Work required: Tally the lines of the listing that contain the string "exempt". Give the number and nothing else.

Material provided:

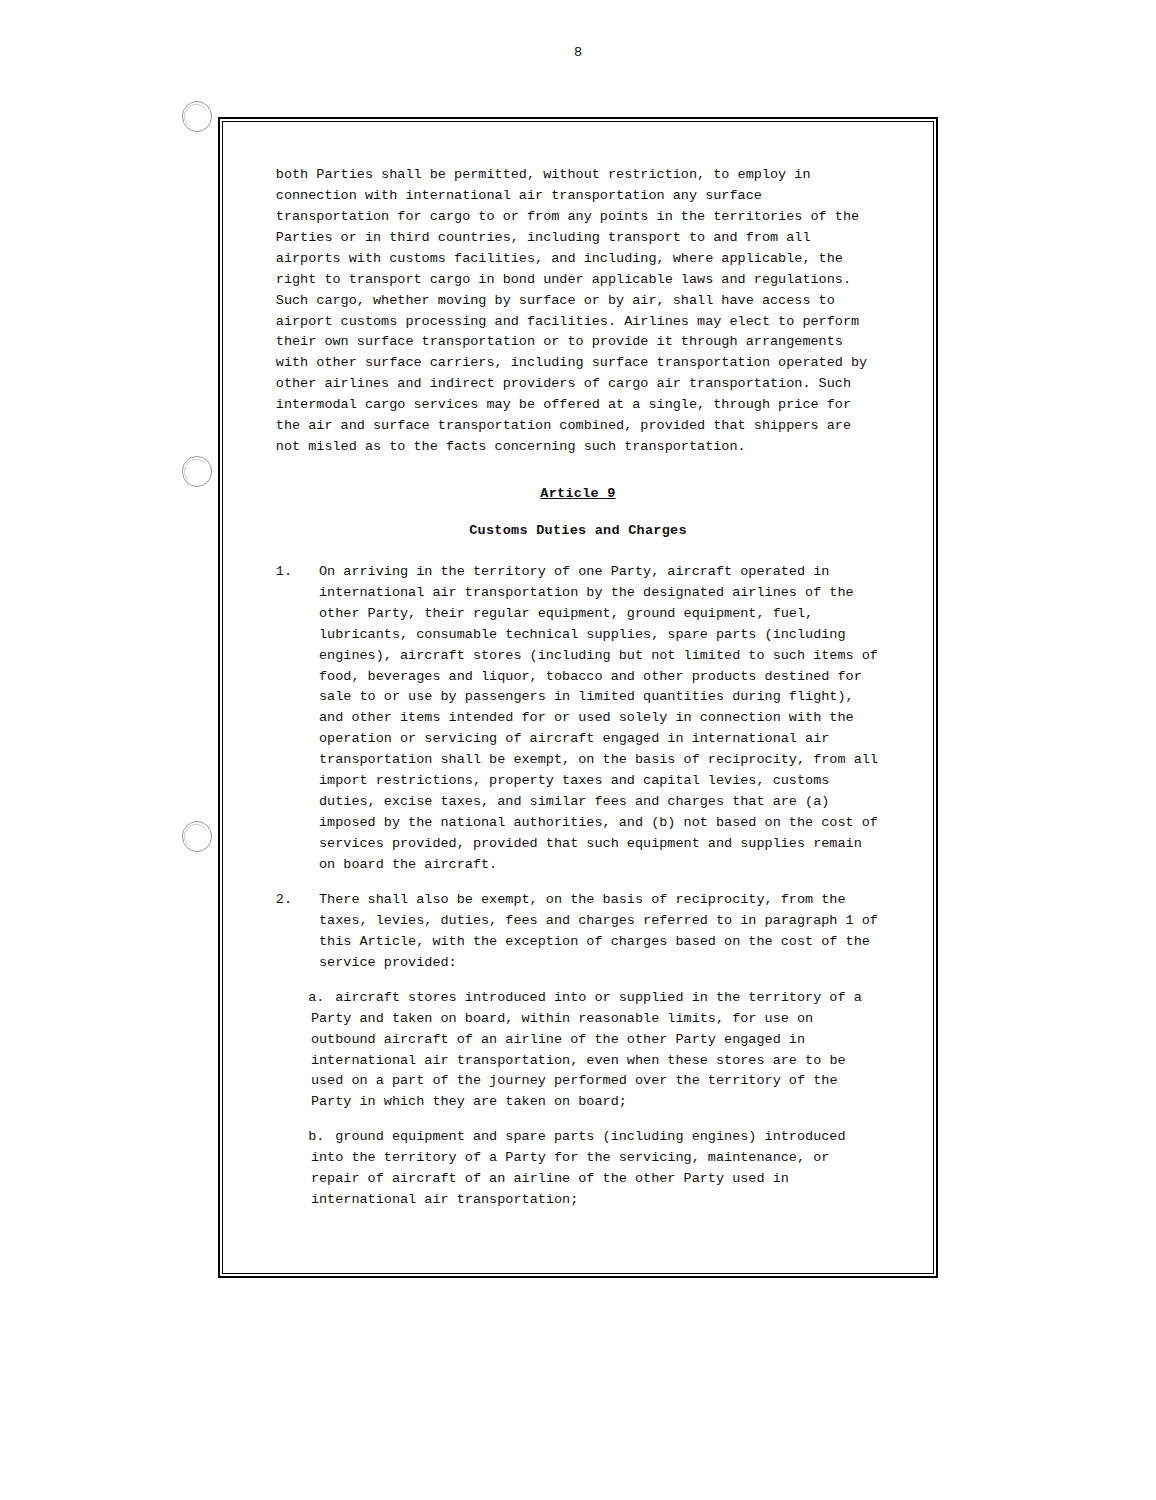8
both Parties shall be permitted, without restriction, to employ in connection with international air transportation any surface transportation for cargo to or from any points in the territories of the Parties or in third countries, including transport to and from all airports with customs facilities, and including, where applicable, the right to transport cargo in bond under applicable laws and regulations. Such cargo, whether moving by surface or by air, shall have access to airport customs processing and facilities. Airlines may elect to perform their own surface transportation or to provide it through arrangements with other surface carriers, including surface transportation operated by other airlines and indirect providers of cargo air transportation. Such intermodal cargo services may be offered at a single, through price for the air and surface transportation combined, provided that shippers are not misled as to the facts concerning such transportation.
Article 9
Customs Duties and Charges
1.
On arriving in the territory of one Party, aircraft operated in international air transportation by the designated airlines of the other Party, their regular equipment, ground equipment, fuel, lubricants, consumable technical supplies, spare parts (including engines), aircraft stores (including but not limited to such items of food, beverages and liquor, tobacco and other products destined for sale to or use by passengers in limited quantities during flight), and other items intended for or used solely in connection with the operation or servicing of aircraft engaged in international air transportation shall be exempt, on the basis of reciprocity, from all import restrictions, property taxes and capital levies, customs duties, excise taxes, and similar fees and charges that are (a) imposed by the national authorities, and (b) not based on the cost of services provided, provided that such equipment and supplies remain on board the aircraft.
2.
There shall also be exempt, on the basis of reciprocity, from the taxes, levies, duties, fees and charges referred to in paragraph 1 of this Article, with the exception of charges based on the cost of the service provided:
a. aircraft stores introduced into or supplied in the territory of a Party and taken on board, within reasonable limits, for use on outbound aircraft of an airline of the other Party engaged in international air transportation, even when these stores are to be used on a part of the journey performed over the territory of the Party in which they are taken on board;
b. ground equipment and spare parts (including engines) introduced into the territory of a Party for the servicing, maintenance, or repair of aircraft of an airline of the other Party used in international air transportation;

Solution to the problem: 2